Limitations and Shortcomings ^
Although there are many advantages of rule-based IE, current state-of-the-art rule languages such as UIMA Ruta and JAPE also have several drawbacks. The declarative nature offers huge potential for directly applying domain knowledge to information extraction tasks. The tooling and syntax of these languages still prohibits the widespread use of these domain specific languages outside of the NLP community. Domain experts, i.e. end-users that have little technical background, find it hard to accommodate themselves with the syntax and quirks of the current mainstream rule languages. Consequently, the need for a joint development with domain experts, software engineers and so-called legal data scientists emerges.

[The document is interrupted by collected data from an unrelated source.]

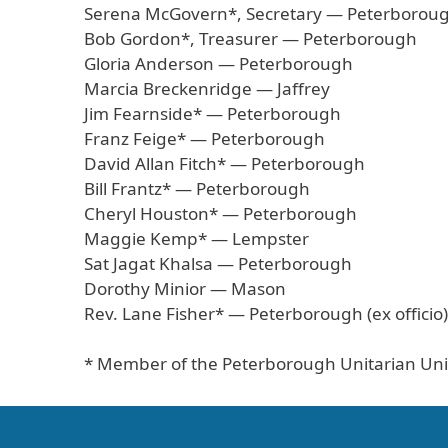
Serena McGovern*, Secretary — Peterborou
Bob Gordon*, Treasurer — Peterborough
Gloria Anderson — Peterborough
Marcia Breckenridge — Jaffrey
Jim Fearnside* — Peterborough
Franz Feige* — Peterborough
David Allan Fitch* — Peterborough
Bill Frantz* — Peterborough
Cheryl Houston* — Peterborough
Maggie Kemp* — Lempster
Sat Jagat Khalsa — Peterborough
Dorothy Minior — Mason
Rev. Lane Fisher* — Peterborough (ex officio)
* Member of the Peterborough Unitarian Uni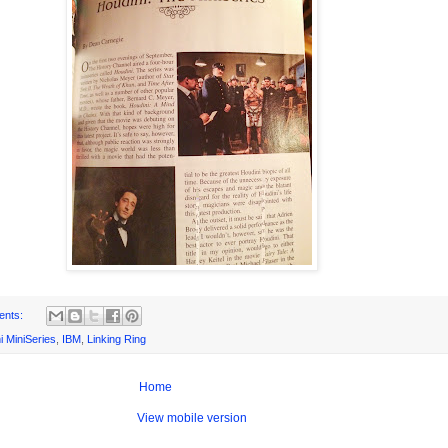
ents:
i MiniSeries
,
IBM
,
Linking Ring
Home
View mobile version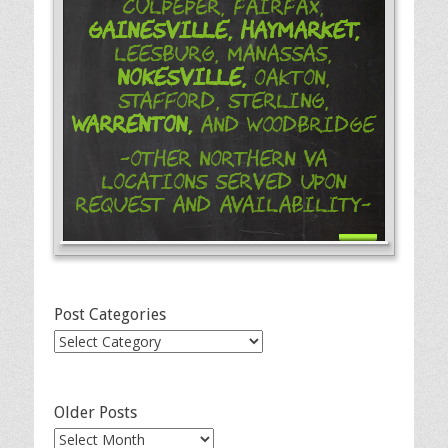
Culpeper, Fairfax,
Gainesville,
Haymarket,
Leesburg, Manassas,
Nokesville,
Oakton,
Stafford, Sterling,
Warrenton,
and Woodbridge
-Other Northern VA
Locations Served Upon
Request and Availability-
Post Categories
Post
Categories
Older Posts
Older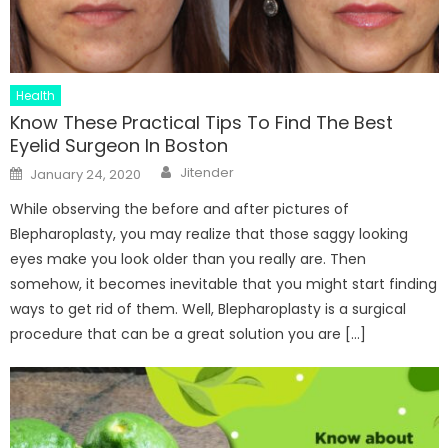
Health
Know These Practical Tips To Find The Best
Eyelid Surgeon In Boston
Author
Posted
Jitender
January 24, 2020
on
While observing the before and after pictures of
Blepharoplasty, you may realize that those saggy looking
eyes make you look older than you really are. Then
somehow, it becomes inevitable that you might start finding
ways to get rid of them. Well, Blepharoplasty is a surgical
procedure that can be a great solution you are […]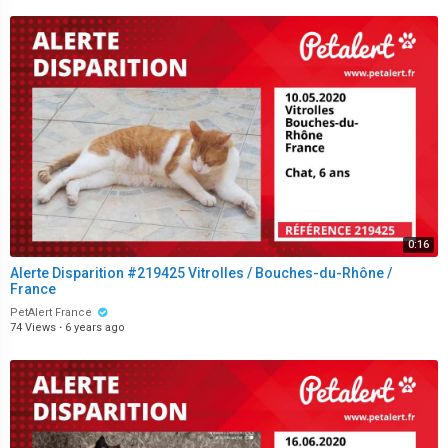
0:16
Alerte Disparition #219425 Vitrolles / Bouches-du-Rhône /
France
PetAlert France
74 Views
·
6 years ago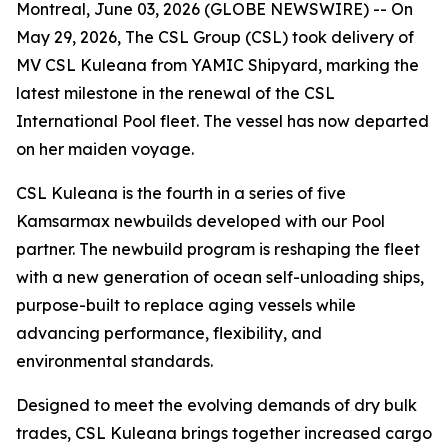
Montreal, June 03, 2026 (GLOBE NEWSWIRE) -- On
May 29, 2026, The CSL Group (CSL) took delivery of
MV CSL Kuleana
from YAMIC Shipyard, marking the
latest milestone in the renewal of the CSL
International Pool fleet. The vessel has now departed
on her maiden voyage.
CSL Kuleana
is the fourth in a series of five
Kamsarmax newbuilds developed with our Pool
partner. The newbuild program is reshaping the fleet
with a new generation of ocean self-unloading ships,
purpose-built to replace aging vessels while
advancing performance, flexibility, and
environmental standards.
Designed to meet the evolving demands of dry bulk
trades,
CSL Kuleana
brings together increased cargo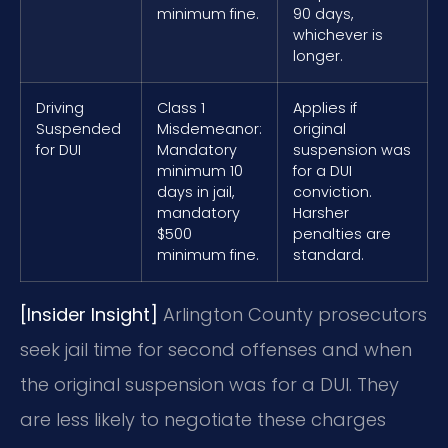
minimum fine.
90 days,
whichever is
longer.
Driving
Class 1
Applies if
Suspended
Misdemeanor:
original
for DUI
Mandatory
suspension was
minimum 10
for a DUI
days in jail,
conviction.
mandatory
Harsher
$500
penalties are
minimum fine.
standard.
[Insider Insight]
Arlington County prosecutors
seek jail time for second offenses and when
the original suspension was for a DUI. They
are less likely to negotiate these charges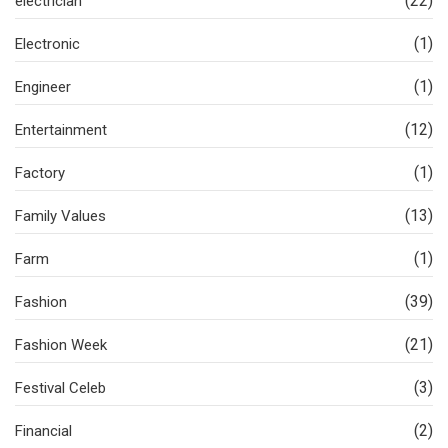
(22)
electrician
(1)
Electronic
(1)
Engineer
(12)
Entertainment
(1)
Factory
(13)
Family Values
(1)
Farm
(39)
Fashion
(21)
Fashion Week
(3)
Festival Celeb
(2)
Financial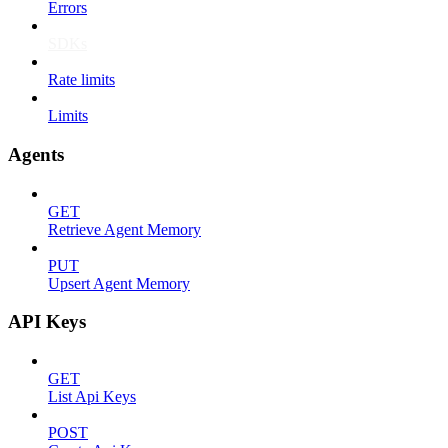
Errors
SDKs
Rate limits
Limits
Agents
GET
Retrieve Agent Memory
PUT
Upsert Agent Memory
API Keys
GET
List Api Keys
POST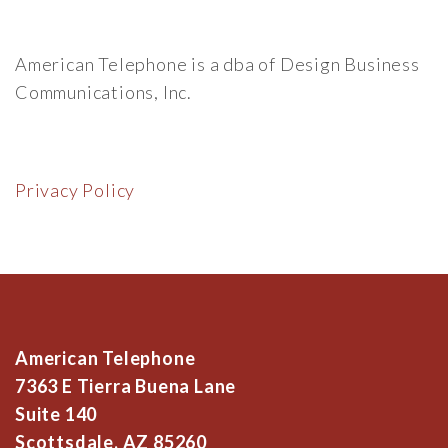
American Telephone is a dba of Design Business
Communications, Inc.
Privacy Policy
American Telephone
7363 E Tierra Buena Lane
Suite 140
Scottsdale, AZ 85260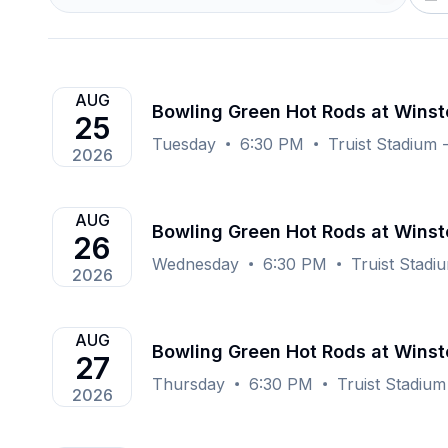
AUG
Bowling Green Hot Rods at Wins
25
Tuesday
6:30 PM
Truist Stadium
2026
AUG
Bowling Green Hot Rods at Wins
26
Wednesday
6:30 PM
Truist Stad
2026
AUG
Bowling Green Hot Rods at Wins
27
Thursday
6:30 PM
Truist Stadiu
2026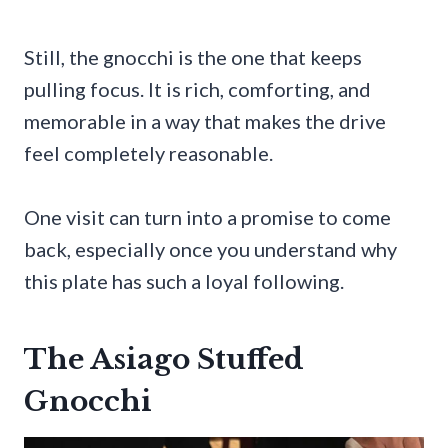
Still, the gnocchi is the one that keeps
pulling focus. It is rich, comforting, and
memorable in a way that makes the drive
feel completely reasonable.
One visit can turn into a promise to come
back, especially once you understand why
this plate has such a loyal following.
The Asiago Stuffed
Gnocchi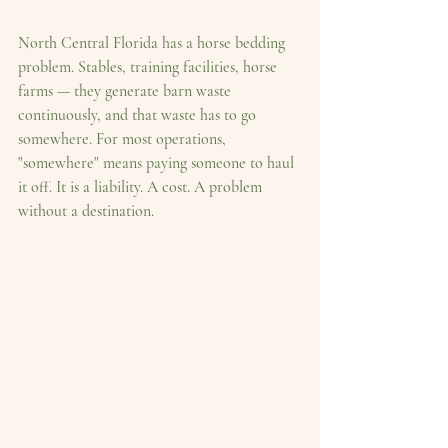
North Central Florida has a horse bedding 
problem. Stables, training facilities, horse 
farms — they generate barn waste 
continuously, and that waste has to go 
somewhere. For most operations, 
"somewhere" means paying someone to haul 
it off. It is a liability. A cost. A problem 
without a destination.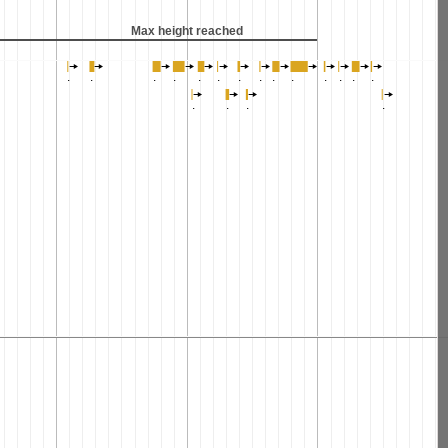
Max height reached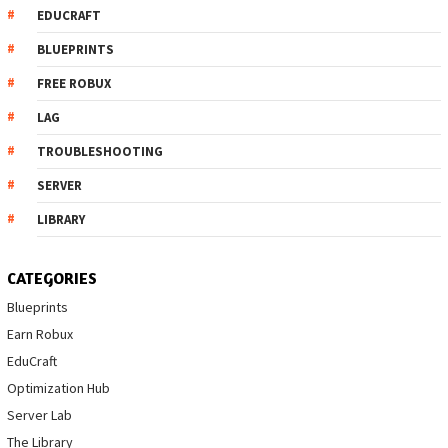
EDUCRAFT
BLUEPRINTS
FREE ROBUX
LAG
TROUBLESHOOTING
SERVER
LIBRARY
CATEGORIES
Blueprints
Earn Robux
EduCraft
Optimization Hub
Server Lab
The Library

Addressing the Shortcomings of Rule-based IE: A Brief Research Perspective ^
A first step to a revitalized research interest into rule-based information extraction would be the definition of a modern standardized rule language. This can be either accomplished by a formally well-defined pattern language or specification of a virtual machine fostering the embedding of different IE frameworks such as Apache UIMA and GATE. Such an open and common platform could spark and bundle new research interest in this platform. Possible research can address issues such as the representation and efficient indexing of annotations, automatic optimization of rules and platform independent tooling. Apart from the technical concepts and implementations, a centralized community surrounding an open standard increases the amount of documentation, tools, language patterns and training material, in contrast to the current rule languages where documentation is scarce.
Chiticariu, L./Li, Y./Reiss, F.R. (2013), October. Rule-based information extraction is dead! long live rule-based information extraction systems!. In EMNLP, No. October, pp. 827–832.
Kluegl, P./Atzmueller, M./Hermann, T./Puppe, F. (2009), A Framework for Semi-Automatic Development of Rule-based Information Extraction Applications. In LWA, pp. KDML–56.
Li, Y./Kim, E./Touchette, M.A./Venkatachalam, R./Wang, H. (2015), Vinery: A visual ide for information extraction. Proceedings of the VLDB Endowment, 8(12), pp. 1948–1951.
Wilcock G. (2017), The Evolution of Text Annotation Frameworks. In: Ide N./Pustejovsky J. (eds.), Handbook of Linguistic Annotation. Springer, Dordrecht.